**WHAT TO PRODUCE**
List every town named in the post on white men and guns below, along with the state abbreviation given for each.

**PROVIDED TEXT**
»»
Thursday, July 26, 2012

White men and guns: male privilege hurts us all

Dylan Klebold and Eric Harris in Littleton, CO. Kip Kinkel in Springfield, OR. Luke Woodham in Pearl, MS. Mitchell Johnson and Andrew Golden in Jonesboro, AR. James Holmes in Aurora, CO. Jared Loughner in Tucson, AZ.

What do all these people have in common? Yes, they perpetrated mass shootings that left many dead and wounded (and scores more, though physically untouched, emotionally scarred). Yes, all share dubious emotional stability. But there's something else that they have in common--something that's hidden, as the saying goes, in plain sight. All of these killers are also young, white and male, and to my mind, that is something important. To (loosely) quote Alison Bechdel, if one of these shooters were black or female, all this discussion about what's wrong with the generic youth of today would get awful specific, awful quick.

But why young, white men? It's not just a numbers game; nearly 100% of US mass murderers in the past twenty years have been white guys, and they certainly don't make up a commensurate proportion of the population. Part of it, of course, has to do with men's greater affinity for guns (the same reason men are more likely to complete suicide than women--they have access to and use firearms more often than the ladies, who are more likely to try pills or cutting and thus survive). Yet something else plays a part: what the sociologist Michael Kimmel calls aggrieved entitlement.
««
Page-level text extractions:
»»
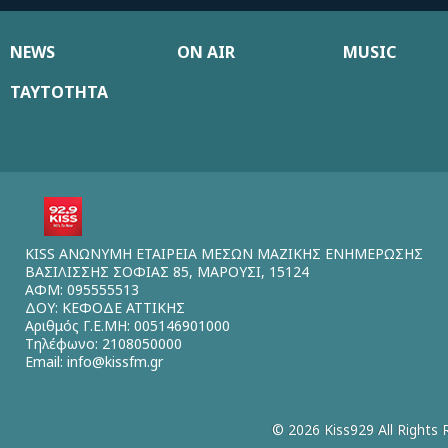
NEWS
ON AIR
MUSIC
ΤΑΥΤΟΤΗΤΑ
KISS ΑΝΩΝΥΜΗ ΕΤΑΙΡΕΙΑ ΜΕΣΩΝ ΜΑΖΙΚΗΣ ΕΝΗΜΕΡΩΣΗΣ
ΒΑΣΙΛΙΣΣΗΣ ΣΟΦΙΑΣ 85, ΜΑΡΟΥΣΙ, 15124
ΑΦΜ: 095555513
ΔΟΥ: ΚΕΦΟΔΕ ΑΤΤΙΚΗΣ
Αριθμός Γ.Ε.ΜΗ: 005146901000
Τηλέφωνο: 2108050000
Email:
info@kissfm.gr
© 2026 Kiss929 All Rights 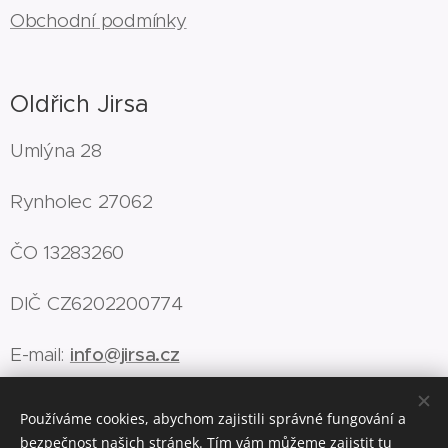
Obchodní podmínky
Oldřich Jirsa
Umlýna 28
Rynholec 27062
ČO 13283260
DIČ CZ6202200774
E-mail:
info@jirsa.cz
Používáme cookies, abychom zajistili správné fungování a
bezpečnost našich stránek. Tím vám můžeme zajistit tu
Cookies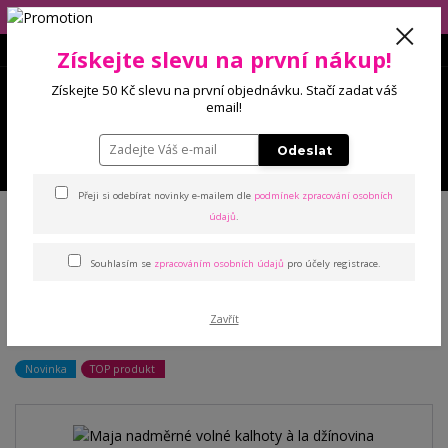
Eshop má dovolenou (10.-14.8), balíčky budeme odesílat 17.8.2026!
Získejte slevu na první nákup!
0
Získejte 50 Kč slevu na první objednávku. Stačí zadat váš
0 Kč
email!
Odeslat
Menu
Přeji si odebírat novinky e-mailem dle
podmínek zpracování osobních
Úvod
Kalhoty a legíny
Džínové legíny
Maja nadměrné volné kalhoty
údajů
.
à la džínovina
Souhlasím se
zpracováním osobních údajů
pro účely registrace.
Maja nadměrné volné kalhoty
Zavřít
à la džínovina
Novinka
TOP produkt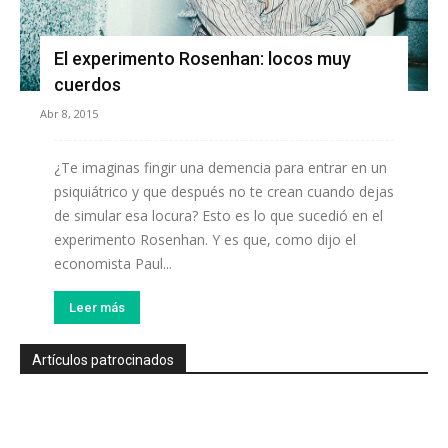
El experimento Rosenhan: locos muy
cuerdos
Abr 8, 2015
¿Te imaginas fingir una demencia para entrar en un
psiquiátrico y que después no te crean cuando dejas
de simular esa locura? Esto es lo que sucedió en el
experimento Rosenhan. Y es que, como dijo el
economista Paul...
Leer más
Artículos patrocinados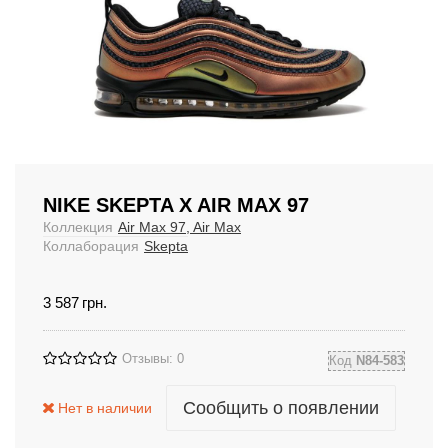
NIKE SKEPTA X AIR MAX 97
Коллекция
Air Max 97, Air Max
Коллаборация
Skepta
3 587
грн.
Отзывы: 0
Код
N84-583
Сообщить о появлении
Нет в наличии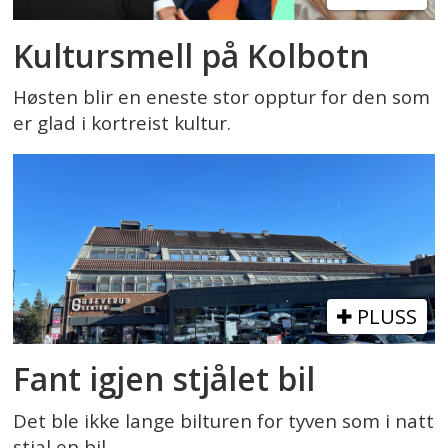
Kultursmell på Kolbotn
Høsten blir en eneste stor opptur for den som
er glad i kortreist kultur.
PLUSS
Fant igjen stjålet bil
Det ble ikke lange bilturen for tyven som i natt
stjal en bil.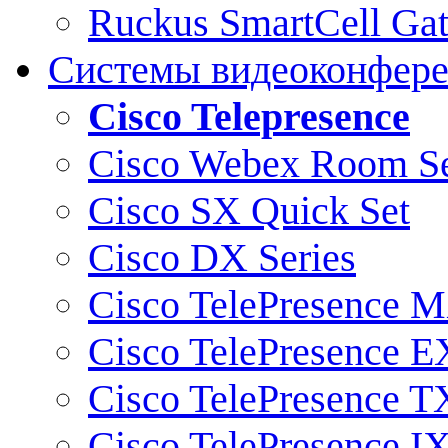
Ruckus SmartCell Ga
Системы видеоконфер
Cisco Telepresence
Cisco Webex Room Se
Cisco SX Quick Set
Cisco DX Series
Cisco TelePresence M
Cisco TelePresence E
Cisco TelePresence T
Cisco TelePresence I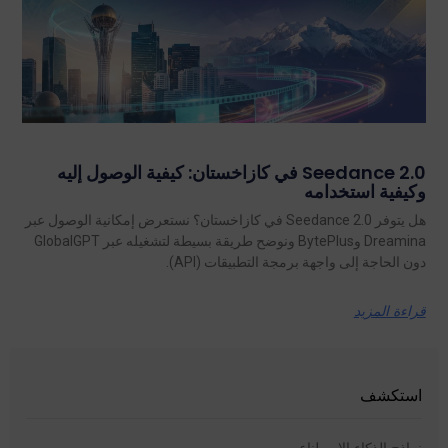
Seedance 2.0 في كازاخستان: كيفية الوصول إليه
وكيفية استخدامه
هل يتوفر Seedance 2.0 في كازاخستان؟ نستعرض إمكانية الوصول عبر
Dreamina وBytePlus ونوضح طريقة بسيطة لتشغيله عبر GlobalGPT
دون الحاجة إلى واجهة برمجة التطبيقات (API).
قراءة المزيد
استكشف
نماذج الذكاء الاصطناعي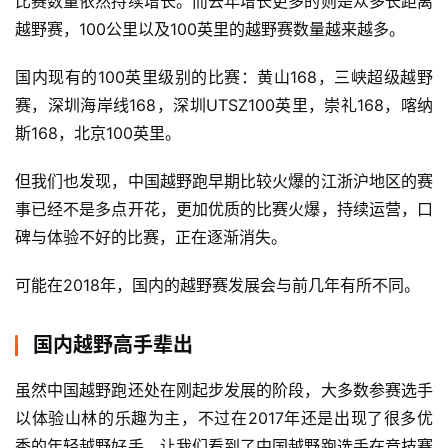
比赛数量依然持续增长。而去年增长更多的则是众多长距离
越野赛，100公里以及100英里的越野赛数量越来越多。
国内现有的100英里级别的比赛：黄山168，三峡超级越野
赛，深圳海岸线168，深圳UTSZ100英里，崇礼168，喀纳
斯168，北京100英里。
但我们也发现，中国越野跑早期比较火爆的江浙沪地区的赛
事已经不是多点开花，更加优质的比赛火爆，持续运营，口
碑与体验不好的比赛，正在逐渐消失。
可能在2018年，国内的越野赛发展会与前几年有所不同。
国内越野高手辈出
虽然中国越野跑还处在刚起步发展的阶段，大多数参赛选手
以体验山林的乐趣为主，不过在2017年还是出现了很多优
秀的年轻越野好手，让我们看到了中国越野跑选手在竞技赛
««
**TASK ANSWER**
Littleton, CO
Springfield, OR
Pearl, MS
Jonesboro, AR
Aurora, CO
Tucson, AZ